| 本文抜粋 |
──────
本発明は、自動調理運転を実行している途中であっても、簡単な操作で手動操作にて加熱手段の加熱用の運転状態を変更可能な状態に切り換えることが可能となるグリルを提供する点にある。
本発明の第1特徴構成は、グリル庫内に備えられた載置部に載置された被加熱物を加熱する加熱手段と、自動調理開始指令により前記加熱手段の加熱を開始して自動調理運転を実行する制御手段とが備えられたグリルであって、前記自動調理運転の停止を指令する自動運転停止指令手段が備えられ、前記制御手段が、前記自動調理運転を実行しているときに前記自動運転停止指令手段にて停止が指令されると、前記加熱手段の加熱作動を継続させた状態で前記自動調理運転を停止して継続加熱運転を実行するように構成されている点にある。
上記第1特徴構成によれば、制御手段が、前記自動調理運転を実行しているときに前記自動運転停止指令手段にて停止が指令されると、前記自動調理運転を停止させるので、その後は、加熱手段による加熱量や加熱時間等の加熱手段の加熱用の運転状態を変更させるための指令操作を行うことが可能となり、それらを所望の値に変更設定することが可能となる。そして、前記加熱手段の加熱作動を継続させた状態で前記自動調理運転を停止して継続加熱運転を実行するようになっているので、グリルの使用者は、前記自動調理運転を停止させた後に加熱手段の加熱開始を指令することなく、そのまま加熱手段の加熱用の運転状態の変更を指令することができるものとなる。
従って、自動調理運転を実行している途中であっても、煩わしさがなく簡単な操作で、手動操作にて加熱手段の加熱用の運転状態を変更設定することが可能な状態に切り換えることが可能なグリルを提供できるに至った。
本発明の第2特徴構成は、上記第1特徴構成に加えて、グリル庫内の温度を検出する温度検出手段が備えられ、前記制御手段が、前記自動調理運転として、前記加熱手段による加熱が開始された後の前記温度検出手段の検出情報に基づいて被加熱物の熱負荷を判定する負荷判定処理、及び、その被加熱物の熱負荷に基づいて前記負荷の判別処理が行われてから前記加熱手段の加熱作動を終了するまでの残加熱時間を設定する残加熱時間設定処理を実行するように構成されている点にある。
──────
| 作業内容 |
グリルに関する本文から、「本発明の第2特徴構成は、上記」で始まり「加熱時間設定処理を実行するように構成されている点にある。」で終わる部分を、その語句も含めて一字一句違えずに引用してください。 この後に続く資料は、上の本文とは関係がありません。

| 提供資料 |
──────
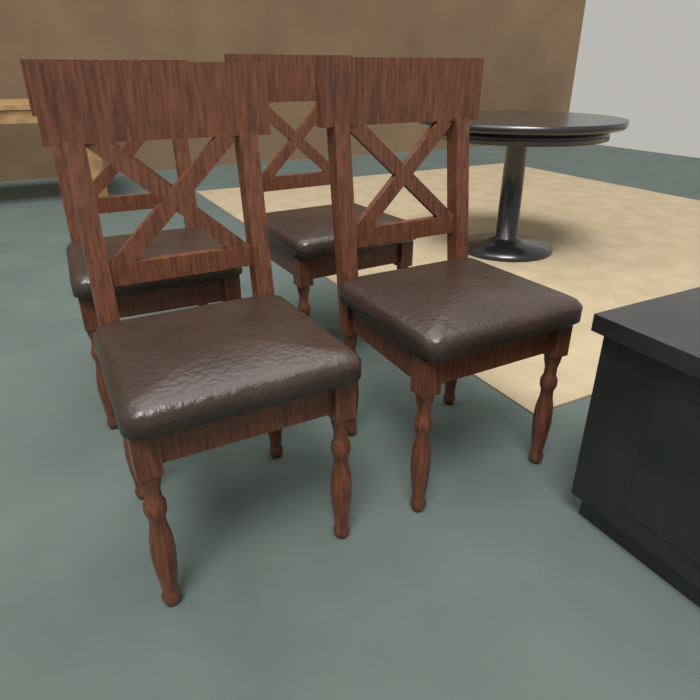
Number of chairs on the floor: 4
──────
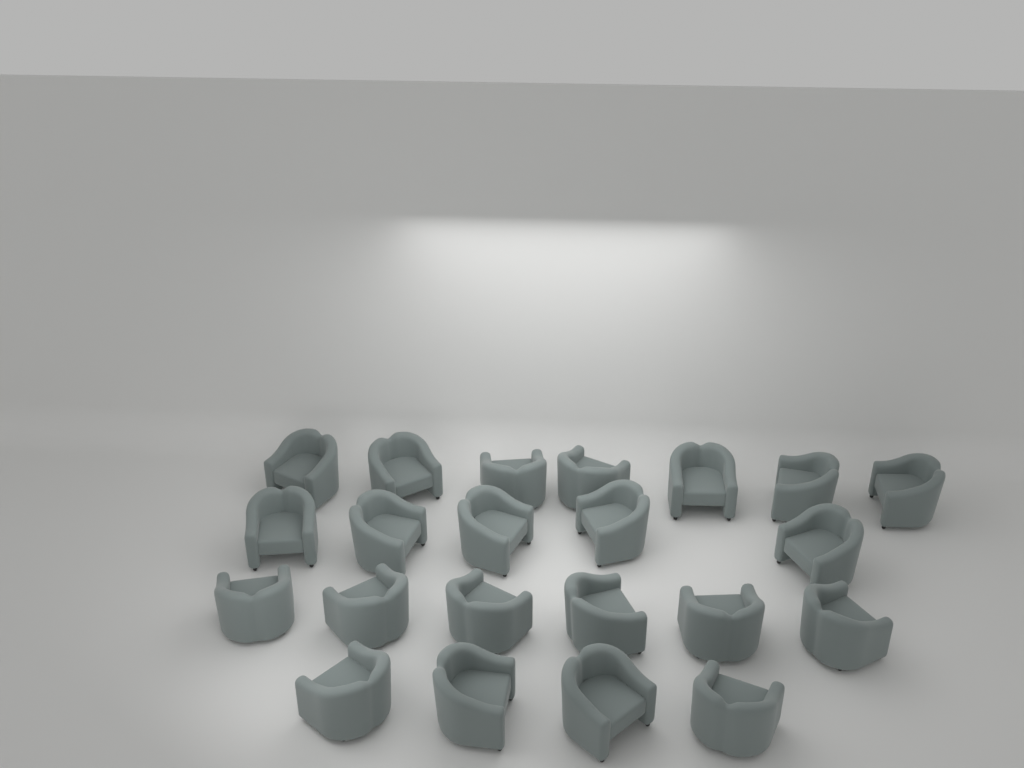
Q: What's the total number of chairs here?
──────
| 最終結果 |
本発明の第2特徴構成は、上記第1特徴構成に加えて、グリル庫内の温度を検出する温度検出手段が備えられ、前記制御手段が、前記自動調理運転として、前記加熱手段による加熱が開始された後の前記温度検出手段の検出情報に基づいて被加熱物の熱負荷を判定する負荷判定処理、及び、その被加熱物の熱負荷に基づいて前記負荷の判別処理が行われてから前記加熱手段の加熱作動を終了するまでの残加熱時間を設定する残加熱時間設定処理を実行するように構成されている点にある。